In some cases, behavioral problems may be due
to a low level of arousal such as when the person is passive or
bored. Behaviors such as aggression and destructiveness may be exciting,
and thus appealing, to some of these individuals. If one suspects
behavior problems are due to underarousal, the person should be
kept busy or active. Vigorous
exercise is another good way to increase arousal level.
6.)Food
allergies are an often overlooked cause of behavior problems.
Some individuals may have red ears, red cheeks, or dark circles
under their eyes. These are often signs of food allergies. The most
common allergens are dairy and wheat products, food preservatives,
and food coloring. Some of the symptoms associated with food allergies
are headaches, tantrums, feelings of nausea or spaciness, and stomach
aches. As a result, the child is less tolerant of others; and he/she
may be more likely to strike out at others, tantrum, or act out.

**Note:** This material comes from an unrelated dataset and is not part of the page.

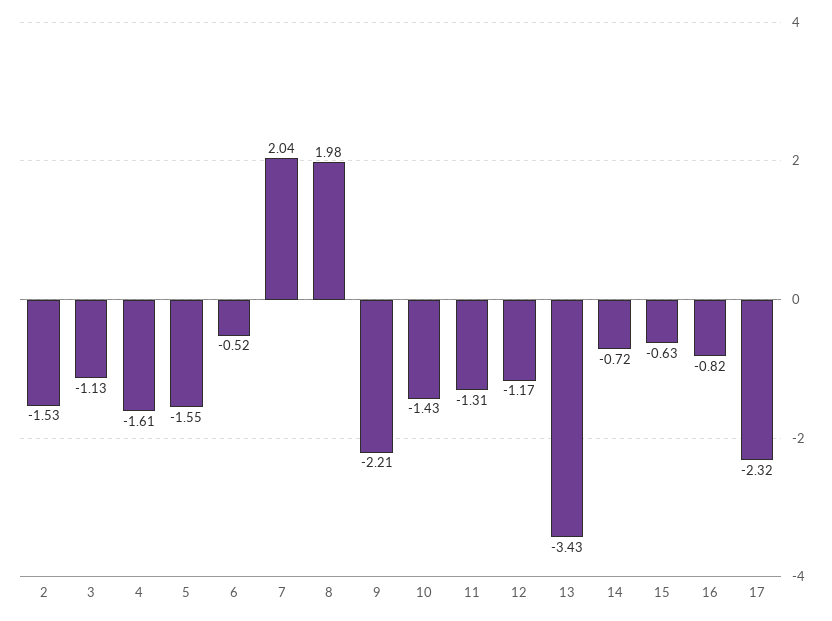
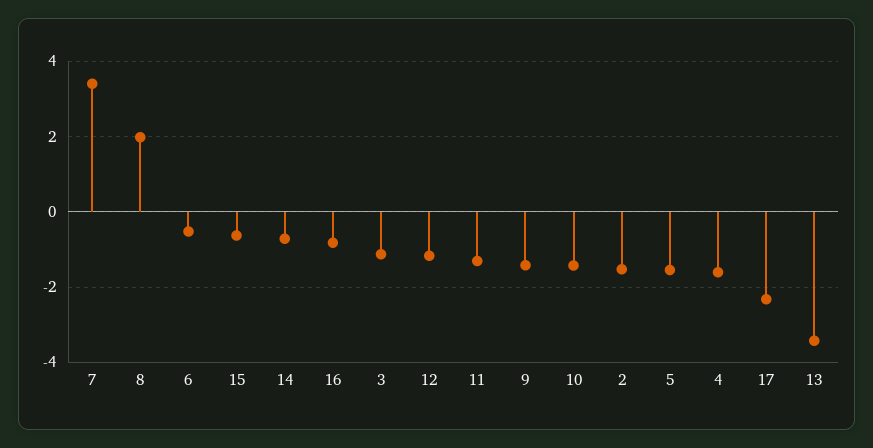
7: 2.04 -> 3.4
9: -2.21 -> -1.4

Since many of these individuals have poor communication skills,
the parent and/or teacher may not be aware that the child is not
feeling well. The child should be tested if food allergies are suspected;
and if the child tests positive for certain foods, then these products
should be eliminated from his/her diet.
7.) Many families are giving their children safe
nutritional supplements, such as Vitamin
B6 with magnesium and Di-methyl-glycine (DMG). Nearly half have
reported a reduction in behavioral problems as well as improvements
in the child's general well-being. Sometimes powerful drugs
are prescribed to autistic individuals to treat their behavior.
Interestingly, the most commonly prescribed drug for autistic children
is Ritalin. A survey conducted by the Autism Research Institute
in San Diego revealed that 45% of 2,788 parents felt that Ritalin
made their child's behavior worse and only 20% reported improvement
(27% of parents of autistic children felt that Ritalin made no difference).
8.) In many instances, a behavior problem is a
reaction to a request or demand made by a caregiver/teacher. The
individual may have learned that he/she can escape or avoid such
situations, such as working on a task, by ‘acting up.’ A functional
assessment of the person’s behavior (i.e., antecedents, consequences,
context of the behavior) may reveal certain relationships between
the behavior and the function the behavior serves. If avoidance
is the function the behavior serves, the caregiver/teacher should
follow through with all requests and demands he/she makes to the
person. If the person is able to escape or avoid such situations,
even only some of the time, the behavior problem will likely continue.